Японская поэзия серебряного века | страница 138



В плошку чаю плеснув,
причмокивая тихонько,
закусил холодным вчерашним рисом.
О вьюнок!
Ведь так оно все и было?
Ни жены, ни детей не было у поэта…

Митоми Кюё

У воды
У воды разносится в полдень
Беззвучное эхо.
Скорбно льющихся воспоминаний
Боль без предела.
Замирает, коснувшись слуха,
Отзвук безмолвный.
У воды нет ни жизни, ни смерти,
Ни голоса в песне.
Сам я ненаписанный стих —
Нет меня? Есть я?
Промелькнут вдали человек ли, зверь —
Скроются из виду…
В бесконечном потоке красок,
Запахов, света…

Мураяма Кайта

Развлечения смерти
Я теперь для смерти — товарищ по играм.
Задыхающийся, бледный, простертый на ложе.
От зари до зари под этим прекрасным небом
До потери разума играю, играю со смертью.
Для нее мои легкие — лучшие игрушки.
Отдавать их я не хотел, но, видно, придется.
Залучила их смерть
И возвращать не желает.
Отпустила на миг —
И вот истекаю кровью.
О, коварные, гнусные уловки смерти!
Вновь и вновь все ту же игру затевает.
Вот опять она примеряется к игрушкам —
Эта мерзкая смерть, партнерша моя по играм…

Дзимбо Котаро

Поздняя осень
С того самого дня
он больше не появлялся
заржавели створки дверей
в саду
подсолнухи поникнув увяли
воробьи залетали все реже
водосточные желоба
сотрясались подпевая матросской песне ветра
небо
с каждым днем становилось все глубже и глубже
(в этом доме один человек расстался с жизнью)
на стене
      там висела работа Мадараса[188] рисунок углем
сруб колодца
      на заднем дворе стоит безмолвно
   из него давно никто не набирал воду
дверь
   скрипом гонит рябь по глади воспоминаний
      тускнеет солнце
неожиданно началась метель
      снег стучался в окно за которым
   больше не было видно знакомого силуэта
снег устилал крышу

Татихара Митидзо

К изначальному
Этот скудный рельеф, где прощальным даром небесным
Вулканический пепел порой осыпает деревню…
Словно грустные воспоминанья о прошлом,
Хлопья с шелестом ложатся на кровли, на кроны деревьев.
Озаряя цепь дальних гор, ярко луна сияла.
Опершись на раму окна, я беседовал со знакомым.
По углам комнатушки, словно в глухом ущелье,
Растекались лунные блики, звучали отзвуки смеха.
О, познать неисповедимое сердце!
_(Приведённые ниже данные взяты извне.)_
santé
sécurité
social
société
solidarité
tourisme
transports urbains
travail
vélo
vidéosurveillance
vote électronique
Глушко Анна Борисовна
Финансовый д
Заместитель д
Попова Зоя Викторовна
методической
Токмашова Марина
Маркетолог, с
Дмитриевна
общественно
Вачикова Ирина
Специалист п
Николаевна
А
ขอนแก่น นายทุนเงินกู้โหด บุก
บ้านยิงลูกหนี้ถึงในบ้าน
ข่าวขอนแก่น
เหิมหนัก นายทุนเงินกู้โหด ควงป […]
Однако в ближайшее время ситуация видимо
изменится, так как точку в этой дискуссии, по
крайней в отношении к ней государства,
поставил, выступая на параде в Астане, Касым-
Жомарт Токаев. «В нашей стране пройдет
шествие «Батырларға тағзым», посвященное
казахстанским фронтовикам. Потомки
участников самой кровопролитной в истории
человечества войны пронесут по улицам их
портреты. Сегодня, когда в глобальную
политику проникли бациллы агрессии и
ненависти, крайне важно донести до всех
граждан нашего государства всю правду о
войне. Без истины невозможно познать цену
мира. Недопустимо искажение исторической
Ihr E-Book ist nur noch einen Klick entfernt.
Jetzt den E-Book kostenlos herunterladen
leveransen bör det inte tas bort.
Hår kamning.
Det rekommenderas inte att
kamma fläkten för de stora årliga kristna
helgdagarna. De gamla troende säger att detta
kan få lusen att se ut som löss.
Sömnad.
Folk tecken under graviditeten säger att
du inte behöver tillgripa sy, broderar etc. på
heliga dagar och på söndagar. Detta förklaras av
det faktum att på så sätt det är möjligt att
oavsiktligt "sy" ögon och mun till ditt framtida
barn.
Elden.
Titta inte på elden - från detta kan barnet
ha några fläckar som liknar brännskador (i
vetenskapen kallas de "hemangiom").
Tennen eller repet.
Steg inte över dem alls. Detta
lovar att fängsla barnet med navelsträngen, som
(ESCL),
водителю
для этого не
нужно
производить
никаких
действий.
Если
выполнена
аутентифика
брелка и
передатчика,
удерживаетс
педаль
Постигнуть душу!
Собеседник вдруг потянулся поймать муравьишку —
Этот жест показался мне таким забавным…
Но с каких же пор курится дым над вершиной?
И за сколько вечеров соткали люди преданье,
Сказ об огненной горе, что Элизабет довелось услышать?..
К ветру
Тусклый свет вечерней зари сменяется мраком.
В глубине его вершится рожденье жизни.
Никому не дано пресечь извечное круговращенье.